Kann man nicht so genau sagen, die Motivationen einer Person sind komplex.
Magersucht kann ja durchaus z.B. mit einem erhöhten Kontrollgefühl zu tun haben (nach dem Motto "wenn ich viele Dinge in meinem Leben nicht kontrollieren kann, dann wenigstens das"), sogar mit einem Überlegenheitsgefühl ("im Gegensatz zu Andere stehe ich über meinem Hungertrieb und habe mich im Griff").
Außerdem werden problematische Aspekte des Verhaltens (Lebensgefahr z.B.) tatsächlich ausgeblendet.
An der Idee, dass Magersüchtige "nur Aufmerksamkeit wollen" stören mich zwei Dinge: 1) es ist eine extrem vereinfachte Vorstellung zur Motivation von Magersüchtigen. Das Thema ist komplex und die Beweggründe können von Fall zu Fall unterschiedlich sein. Es auf eine Motivation herumterzubrechen ist meist zu vereinfacht.
2) da steckt auch eine gewisse Verharmlosung drin, nach dem Motto "es ist eigentlich kein Problem, die Person will ja nur Aufmerksamkeit". Was dabei ignoriert wird oder nicht anerkannt wird, ist, dass wenn eine Person so stark Aufmerksamkeit will, weil sie so sehr das Gefühl hat missachtet zu werden und Anderen egal zu sein, dass das ein echtes, behandlungsbedürftiges Problem ist. Es ist überhaupt nicht harmlos, wenn eine Person "nur Aufmerksamkeit will" - das ist eine echte psychologische Problematik. Das ist ja auch der Kern der histrionischen Persönlichkeitsstörung - das sind Menschen, die sich im Prinzip sehr unwichtig fühlen, als wären sie egal, und die deswegen auffallen wollen und theatralisches Verhalten umsetzen, um sozusagen das Gefühl der Unwichtigkeit zu kompensieren. Das ist ein echtes behandlungsbedürftiges Problem.

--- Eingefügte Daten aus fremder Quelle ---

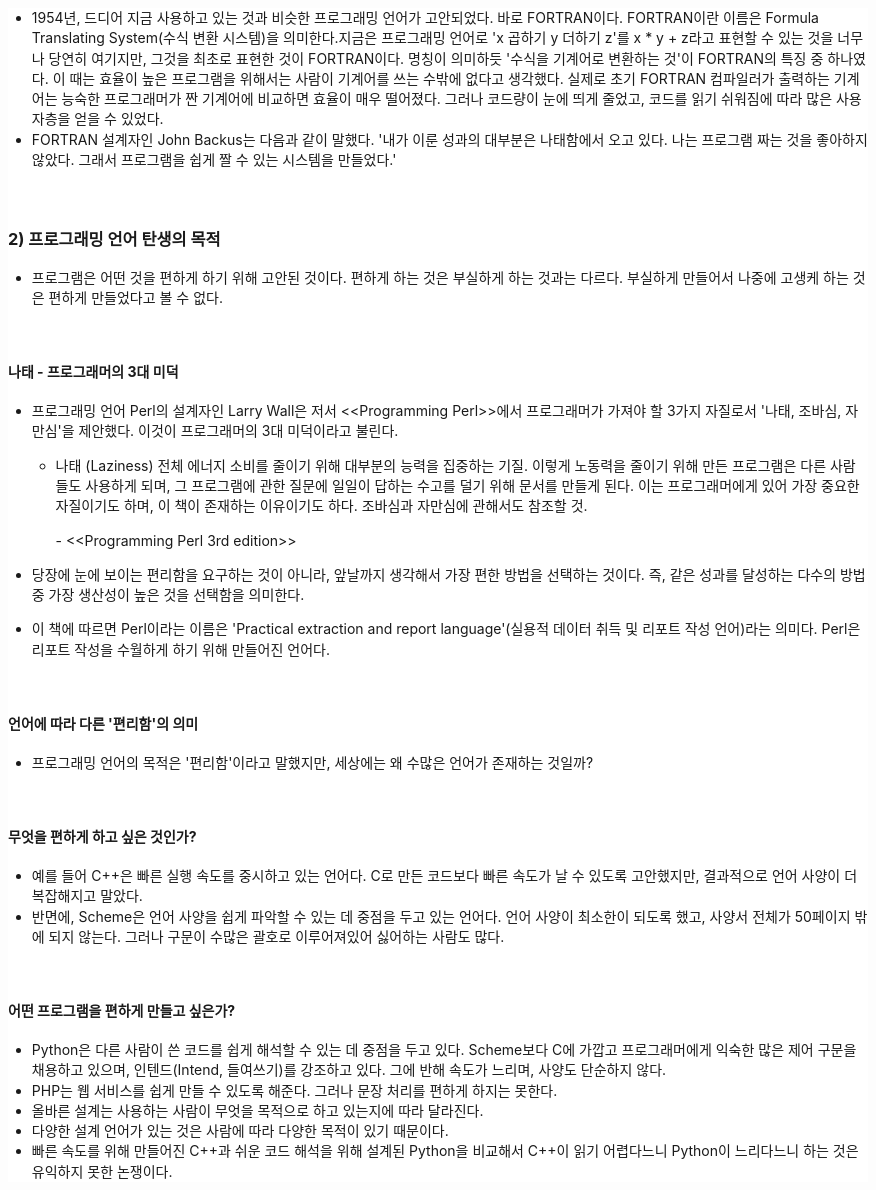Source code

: - 1954년, 드디어 지금 사용하고 있는 것과 비슷한 프로그래밍 언어가 고안되었다. 바로 FORTRAN이다. FORTRAN이란 이름은 Formula Translating System(수식 변환 시스템)을 의미한다.지금은 프로그래밍 언어로 'x 곱하기 y 더하기 z'를 x * y + z라고 표현할 수 있는 것을 너무나 당연히 여기지만, 그것을 최초로 표현한 것이 FORTRAN이다. 명칭이 의미하듯 '수식을 기계어로 변환하는 것'이 FORTRAN의 특징 중 하나였다. 이 때는 효율이 높은 프로그램을 위해서는 사람이 기계어를 쓰는 수밖에 없다고 생각했다. 실제로 초기 FORTRAN 컴파일러가 출력하는 기계어는 능숙한 프로그래머가 짠 기계어에 비교하면 효율이 매우 떨어졌다. 그러나 코드량이 눈에 띄게 줄었고, 코드를 읽기 쉬워짐에 따라 많은 사용자층을 얻을 수 있었다.
- FORTRAN 설계자인 John Backus는 다음과 같이 말했다. '내가 이룬 성과의 대부분은 나태함에서 오고 있다. 나는 프로그램 짜는 것을 좋아하지 않았다. 그래서 프로그램을 쉽게 짤 수 있는 시스템을 만들었다.'

<br>

### 2) 프로그래밍 언어 탄생의 목적

- 프로그램은 어떤 것을 편하게 하기 위해 고안된 것이다. 편하게 하는 것은 부실하게 하는 것과는 다르다. 부실하게 만들어서 나중에 고생케 하는 것은 편하게 만들었다고 볼 수 없다.

<br>

#### 나태 - 프로그래머의 3대 미덕

- 프로그래밍 언어 Perl의 설계자인 Larry Wall은 저서 \<\<Programming Perl>>에서 프로그래머가 가져야 할 3가지 자질로서 '나태, 조바심, 자만심'을 제안했다. 이것이 프로그래머의 3대 미덕이라고 불린다.

  - 나태 (Laziness)
    전체 에너지 소비를 줄이기 위해 대부분의 능력을 집중하는 기질.
    이렇게 노동력을 줄이기 위해 만든 프로그램은 다른 사람들도 사용하게 되며,
    그 프로그램에 관한 질문에 일일이 답하는 수고를 덜기 위해 문서를 만들게 된다.
    이는 프로그래머에게 있어 가장 중요한 자질이기도 하며,
    이 책이 존재하는 이유이기도 하다.
    조바심과 자만심에 관해서도 참조할 것.

    \- \<\<Programming Perl 3rd edition>>

- 당장에 눈에 보이는 편리함을 요구하는 것이 아니라, 앞날까지 생각해서 가장 편한 방법을 선택하는 것이다. 즉, 같은 성과를 달성하는 다수의 방법 중 가장 생산성이 높은 것을 선택함을 의미한다.

- 이 책에 따르면 Perl이라는 이름은 'Practical extraction and report language'(실용적 데이터 취득 및 리포트 작성 언어)라는 의미다. Perl은 리포트 작성을 수월하게 하기 위해 만들어진 언어다.

<br>

#### 언어에 따라 다른 '편리함'의 의미

- 프로그래밍 언어의 목적은 '편리함'이라고 말했지만, 세상에는 왜 수많은 언어가 존재하는 것일까?

<br>

#### 무엇을 편하게 하고 싶은 것인가?

- 예를 들어 C++은 빠른 실행 속도를 중시하고 있는 언어다. C로 만든 코드보다 빠른 속도가 날 수 있도록 고안했지만, 결과적으로 언어 사양이 더 복잡해지고 말았다.
- 반면에, Scheme은 언어 사양을 쉽게 파악할 수 있는 데 중점을 두고 있는 언어다. 언어 사양이 최소한이 되도록 했고, 사양서 전체가 50페이지 밖에 되지 않는다. 그러나 구문이 수많은 괄호로 이루어져있어 싫어하는 사람도 많다.

<br>

#### 어떤 프로그램을 편하게 만들고 싶은가?

- Python은 다른 사람이 쓴 코드를 쉽게 해석할 수 있는 데 중점을 두고 있다. Scheme보다 C에 가깝고 프로그래머에게 익숙한 많은 제어 구문을 채용하고 있으며, 인텐드(Intend, 들여쓰기)를 강조하고 있다. 그에 반해 속도가 느리며, 사양도 단순하지 않다.
- PHP는 웹 서비스를 쉽게 만들 수 있도록 해준다. 그러나 문장 처리를 편하게 하지는 못한다.
- 올바른 설계는 사용하는 사람이 무엇을 목적으로 하고 있는지에 따라 달라진다.
- 다양한 설계 언어가 있는 것은 사람에 따라 다양한 목적이 있기 때문이다.
- 빠른 속도를 위해 만들어진 C++과 쉬운 코드 해석을 위해 설계된 Python을 비교해서 C++이 읽기 어렵다느니 Python이 느리다느니 하는 것은 유익하지 못한 논쟁이다.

Es ist ein normales, natürliches Bedürfnis, dass man eine Bedeutung für irgendjemanden haben möchte , dass man also Aufmerksamkeit will. Das Problem ist nur, wenn Leute sich von vornherein umwichtig fühlen und dieses Erleben mit dysfunktionalen Strategien kompensieren.
"Aufmerksamkeit wollen" muss man aus einer therapeutischen Perspektive absolut ernst nehmen und nicht belächeln. Nachvollziehbar ist auch, dass Interaktionspartner das nicht immer leisten können bzw. dass der Wunsch nach Aufmerksamkeit wie ein Fass ohne Boden wirkt (was er auch ist, wenn die Person sich unwichtig fühlt und es über dysfunktionale Strategien kompensiert. Weil die Person dadurch nicht das Gefühl bekommt als Person wichtig zu sein, sondern eben nur sowas wie Ersatzaufmerksamkeit zu bekommen, wenn sie halt Drama produziert. Das Bedürfnis wird also nicht wirklich gestillt).